[Stored records]
◆ ◆ ◆ ◆ ◆

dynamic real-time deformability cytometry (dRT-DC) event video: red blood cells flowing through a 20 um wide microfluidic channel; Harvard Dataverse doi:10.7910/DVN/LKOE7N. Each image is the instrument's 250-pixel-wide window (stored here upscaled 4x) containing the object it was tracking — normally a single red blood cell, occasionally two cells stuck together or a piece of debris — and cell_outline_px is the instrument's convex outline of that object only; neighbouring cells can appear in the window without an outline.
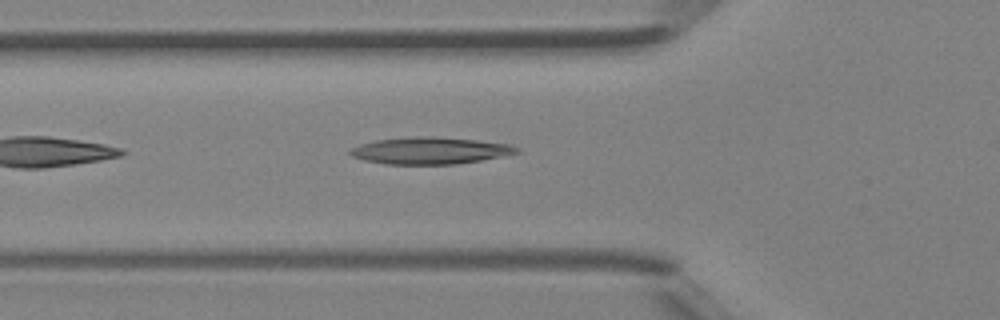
{"species": "Egyptian fruit bat (a non-hibernating species)", "species_latin": "Rousettus aegyptiacus", "temperature_condition": "room temperature", "stored_images_in_passage": 30, "camera_frame_rate_fps": 3000, "um_per_image_px": 0.085, "animal": {"sex": "female"}, "frame": {"image": 1, "passage_image": 5, "time_ms": 1.333, "image_size_px": [1000, 320], "cell_outline_px": [[520, 152], [480, 160], [456, 164], [384, 164], [364, 160], [352, 156], [348, 152], [352, 148], [360, 144], [376, 140], [420, 136], [432, 136], [476, 140], [512, 144], [520, 148]], "centroid_in_image_um": [36.56, 12.8], "position_along_channel_um": 89.2, "area_um2": 25.95}}
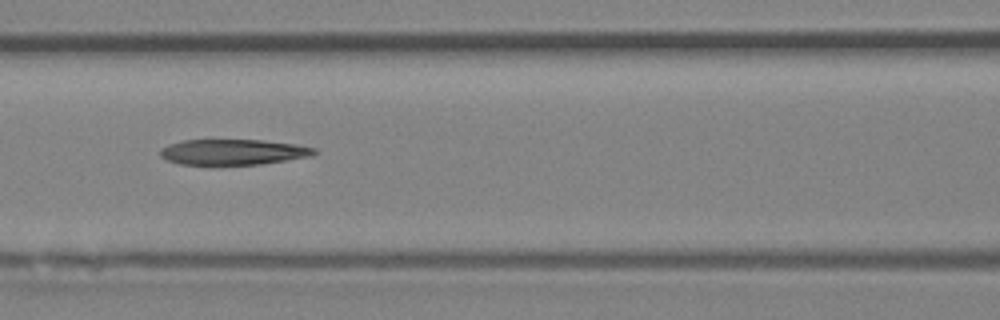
{"frame": {"image": 2, "passage_image": 9, "time_ms": 2.667, "image_size_px": [1000, 320], "cell_outline_px": [[316, 152], [308, 156], [260, 164], [180, 164], [168, 160], [160, 156], [160, 148], [168, 144], [184, 140], [260, 140], [296, 144], [316, 148]], "centroid_in_image_um": [19.76, 12.91], "position_along_channel_um": 146.8, "area_um2": 22.6}}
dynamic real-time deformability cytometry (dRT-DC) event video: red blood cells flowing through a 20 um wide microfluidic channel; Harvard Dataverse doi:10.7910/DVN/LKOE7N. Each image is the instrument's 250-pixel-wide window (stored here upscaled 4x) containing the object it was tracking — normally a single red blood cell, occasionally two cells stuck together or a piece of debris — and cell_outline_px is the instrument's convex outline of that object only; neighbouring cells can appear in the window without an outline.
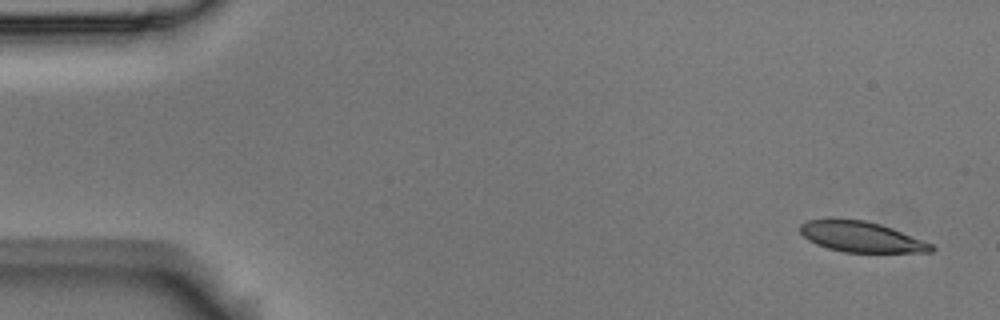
{"species": "Egyptian fruit bat (a non-hibernating species)", "species_latin": "Rousettus aegyptiacus", "temperature_condition": "room temperature", "stored_images_in_passage": 5, "camera_frame_rate_fps": 3000, "um_per_image_px": 0.085, "animal": {"sex": "male"}, "frame": {"image": 1, "passage_image": 1, "time_ms": 0.0, "image_size_px": [1000, 320], "cell_outline_px": [[936, 248], [932, 252], [844, 252], [828, 248], [816, 244], [808, 240], [800, 232], [800, 224], [808, 220], [864, 220], [880, 224], [892, 228], [932, 244]], "centroid_in_image_um": [73.22, 20.15], "position_along_channel_um": 11.8, "area_um2": 22.89}}
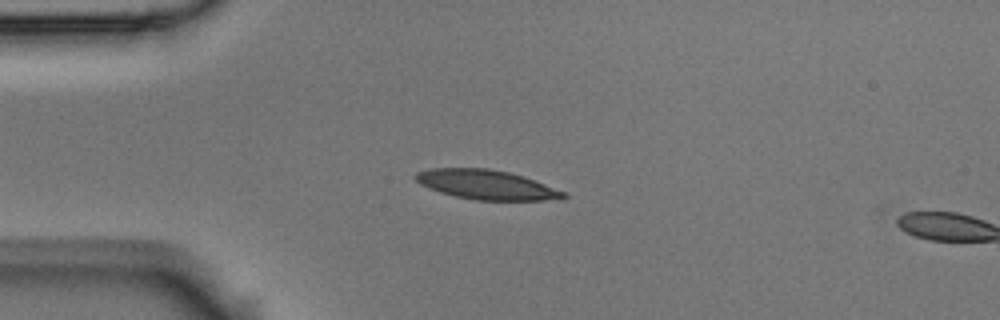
{"frame": {"image": 2, "passage_image": 4, "time_ms": 1.0, "image_size_px": [1000, 320], "cell_outline_px": [[568, 196], [564, 200], [476, 200], [456, 196], [440, 192], [428, 188], [420, 184], [412, 176], [416, 172], [432, 168], [488, 168], [508, 172], [524, 176], [568, 192]], "centroid_in_image_um": [41.4, 15.7], "position_along_channel_um": 43.6, "area_um2": 25.72}}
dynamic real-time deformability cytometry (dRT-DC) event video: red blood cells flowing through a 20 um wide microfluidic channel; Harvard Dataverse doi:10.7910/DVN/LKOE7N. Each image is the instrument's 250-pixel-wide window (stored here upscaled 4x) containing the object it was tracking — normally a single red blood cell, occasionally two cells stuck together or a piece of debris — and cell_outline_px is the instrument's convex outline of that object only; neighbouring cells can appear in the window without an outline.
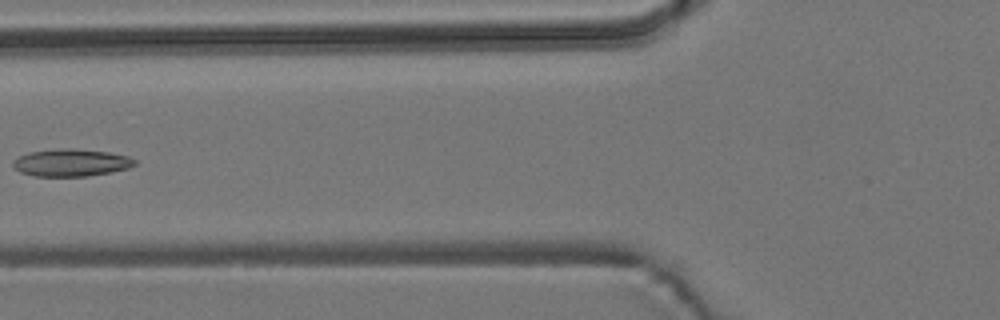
{"species": "common noctule bat (a hibernating species)", "species_latin": "Nyctalus noctula", "temperature_condition": "room temperature", "stored_images_in_passage": 6, "camera_frame_rate_fps": 3000, "um_per_image_px": 0.085, "animal": {"sex": "male", "body_mass_g": 19.2, "forearm_length_mm": 51.8}, "frame": {"image": 1, "passage_image": 5, "time_ms": 1.333, "image_size_px": [1000, 320], "cell_outline_px": [[136, 164], [128, 168], [88, 176], [36, 176], [20, 172], [12, 164], [12, 160], [28, 152], [60, 148], [72, 148], [108, 152], [128, 156], [136, 160]], "centroid_in_image_um": [6.03, 13.82], "position_along_channel_um": 119.8, "area_um2": 19.31}}
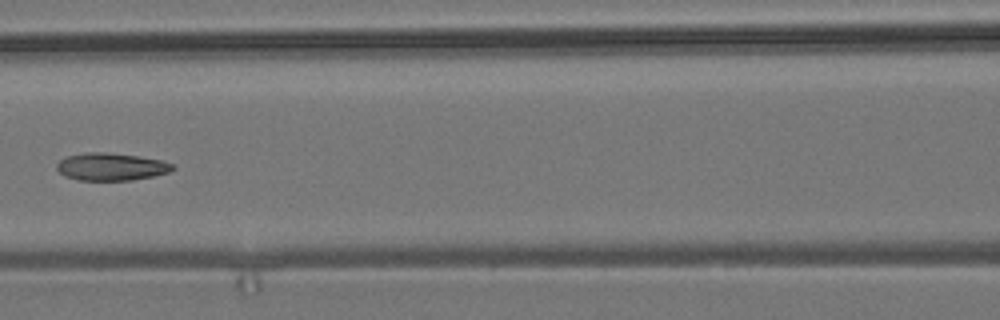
{"frame": {"image": 2, "passage_image": 6, "time_ms": 1.667, "image_size_px": [1000, 320], "cell_outline_px": [[176, 168], [168, 172], [152, 176], [132, 180], [80, 180], [64, 176], [56, 168], [56, 164], [60, 160], [68, 156], [88, 152], [104, 152], [136, 156], [160, 160], [176, 164]], "centroid_in_image_um": [9.45, 14.17], "position_along_channel_um": 157.1, "area_um2": 18.44}}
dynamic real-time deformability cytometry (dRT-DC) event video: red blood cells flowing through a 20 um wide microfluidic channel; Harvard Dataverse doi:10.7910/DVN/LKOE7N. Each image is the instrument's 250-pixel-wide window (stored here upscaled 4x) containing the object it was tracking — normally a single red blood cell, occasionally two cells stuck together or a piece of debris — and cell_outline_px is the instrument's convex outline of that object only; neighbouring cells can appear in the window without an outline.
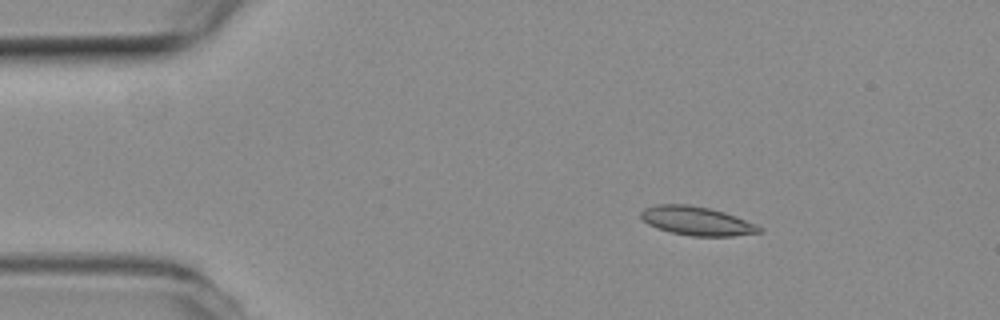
{"species": "common noctule bat (a hibernating species)", "species_latin": "Nyctalus noctula", "temperature_condition": "room temperature", "stored_images_in_passage": 3, "camera_frame_rate_fps": 3000, "um_per_image_px": 0.085, "animal": {"sex": "female", "body_mass_g": 19.3, "forearm_length_mm": 54.1}, "frame": {"image": 1, "passage_image": 1, "time_ms": 0.0, "image_size_px": [1000, 320], "cell_outline_px": [[764, 232], [732, 236], [692, 236], [672, 232], [656, 228], [648, 224], [640, 216], [640, 212], [644, 208], [656, 204], [688, 204], [708, 208], [724, 212], [756, 224], [764, 228]], "centroid_in_image_um": [59.24, 18.78], "position_along_channel_um": 25.8, "area_um2": 19.88}}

◆ ◆ ◆ ◆ ◆

* [To do]: Repeat all the data as it stands, dropping any images it holds.

* [Solution to the exercise]:
dynamic real-time deformability cytometry (dRT-DC) event video: red blood cells flowing through a 20 um wide microfluidic channel; Harvard Dataverse doi:10.7910/DVN/LKOE7N. Each image is the instrument's 250-pixel-wide window (stored here upscaled 4x) containing the object it was tracking — normally a single red blood cell, occasionally two cells stuck together or a piece of debris — and cell_outline_px is the instrument's convex outline of that object only; neighbouring cells can appear in the window without an outline.
{"species": "Egyptian fruit bat (a non-hibernating species)", "species_latin": "Rousettus aegyptiacus", "temperature_condition": "room temperature", "stored_images_in_passage": 30, "camera_frame_rate_fps": 3000, "um_per_image_px": 0.085, "animal": {"sex": "female"}, "frame": {"image": 1, "passage_image": 5, "time_ms": 1.333, "image_size_px": [1000, 320], "cell_outline_px": [[520, 152], [480, 160], [456, 164], [384, 164], [364, 160], [352, 156], [348, 152], [352, 148], [360, 144], [376, 140], [420, 136], [432, 136], [476, 140], [512, 144], [520, 148]], "centroid_in_image_um": [36.56, 12.8], "position_along_channel_um": 89.2, "area_um2": 25.95}}
{"frame": {"image": 2, "passage_image": 9, "time_ms": 2.667, "image_size_px": [1000, 320], "cell_outline_px": [[316, 152], [308, 156], [260, 164], [180, 164], [168, 160], [160, 156], [160, 148], [168, 144], [184, 140], [260, 140], [296, 144], [316, 148]], "centroid_in_image_um": [19.76, 12.91], "position_along_channel_um": 146.8, "area_um2": 22.6}}
dynamic real-time deformability cytometry (dRT-DC) event video: red blood cells flowing through a 20 um wide microfluidic channel; Harvard Dataverse doi:10.7910/DVN/LKOE7N. Each image is the instrument's 250-pixel-wide window (stored here upscaled 4x) containing the object it was tracking — normally a single red blood cell, occasionally two cells stuck together or a piece of debris — and cell_outline_px is the instrument's convex outline of that object only; neighbouring cells can appear in the window without an outline.
{"species": "Egyptian fruit bat (a non-hibernating species)", "species_latin": "Rousettus aegyptiacus", "temperature_condition": "room temperature", "stored_images_in_passage": 5, "camera_frame_rate_fps": 3000, "um_per_image_px": 0.085, "animal": {"sex": "male"}, "frame": {"image": 1, "passage_image": 1, "time_ms": 0.0, "image_size_px": [1000, 320], "cell_outline_px": [[936, 248], [932, 252], [844, 252], [828, 248], [816, 244], [808, 240], [800, 232], [800, 224], [808, 220], [864, 220], [880, 224], [892, 228], [932, 244]], "centroid_in_image_um": [73.22, 20.15], "position_along_channel_um": 11.8, "area_um2": 22.89}}
{"frame": {"image": 2, "passage_image": 4, "time_ms": 1.0, "image_size_px": [1000, 320], "cell_outline_px": [[568, 196], [564, 200], [476, 200], [456, 196], [440, 192], [428, 188], [420, 184], [412, 176], [416, 172], [432, 168], [488, 168], [508, 172], [524, 176], [568, 192]], "centroid_in_image_um": [41.4, 15.7], "position_along_channel_um": 43.6, "area_um2": 25.72}}
dynamic real-time deformability cytometry (dRT-DC) event video: red blood cells flowing through a 20 um wide microfluidic channel; Harvard Dataverse doi:10.7910/DVN/LKOE7N. Each image is the instrument's 250-pixel-wide window (stored here upscaled 4x) containing the object it was tracking — normally a single red blood cell, occasionally two cells stuck together or a piece of debris — and cell_outline_px is the instrument's convex outline of that object only; neighbouring cells can appear in the window without an outline.
{"species": "common noctule bat (a hibernating species)", "species_latin": "Nyctalus noctula", "temperature_condition": "room temperature", "stored_images_in_passage": 6, "camera_frame_rate_fps": 3000, "um_per_image_px": 0.085, "animal": {"sex": "male", "body_mass_g": 19.2, "forearm_length_mm": 51.8}, "frame": {"image": 1, "passage_image": 5, "time_ms": 1.333, "image_size_px": [1000, 320], "cell_outline_px": [[136, 164], [128, 168], [88, 176], [36, 176], [20, 172], [12, 164], [12, 160], [28, 152], [60, 148], [72, 148], [108, 152], [128, 156], [136, 160]], "centroid_in_image_um": [6.03, 13.82], "position_along_channel_um": 119.8, "area_um2": 19.31}}
{"frame": {"image": 2, "passage_image": 6, "time_ms": 1.667, "image_size_px": [1000, 320], "cell_outline_px": [[176, 168], [168, 172], [152, 176], [132, 180], [80, 180], [64, 176], [56, 168], [56, 164], [60, 160], [68, 156], [88, 152], [104, 152], [136, 156], [160, 160], [176, 164]], "centroid_in_image_um": [9.45, 14.17], "position_along_channel_um": 157.1, "area_um2": 18.44}}
dynamic real-time deformability cytometry (dRT-DC) event video: red blood cells flowing through a 20 um wide microfluidic channel; Harvard Dataverse doi:10.7910/DVN/LKOE7N. Each image is the instrument's 250-pixel-wide window (stored here upscaled 4x) containing the object it was tracking — normally a single red blood cell, occasionally two cells stuck together or a piece of debris — and cell_outline_px is the instrument's convex outline of that object only; neighbouring cells can appear in the window without an outline.
{"species": "common noctule bat (a hibernating species)", "species_latin": "Nyctalus noctula", "temperature_condition": "room temperature", "stored_images_in_passage": 3, "camera_frame_rate_fps": 3000, "um_per_image_px": 0.085, "animal": {"sex": "female", "body_mass_g": 19.3, "forearm_length_mm": 54.1}, "frame": {"image": 1, "passage_image": 1, "time_ms": 0.0, "image_size_px": [1000, 320], "cell_outline_px": [[764, 232], [732, 236], [692, 236], [672, 232], [656, 228], [648, 224], [640, 216], [640, 212], [644, 208], [656, 204], [688, 204], [708, 208], [724, 212], [756, 224], [764, 228]], "centroid_in_image_um": [59.24, 18.78], "position_along_channel_um": 25.8, "area_um2": 19.88}}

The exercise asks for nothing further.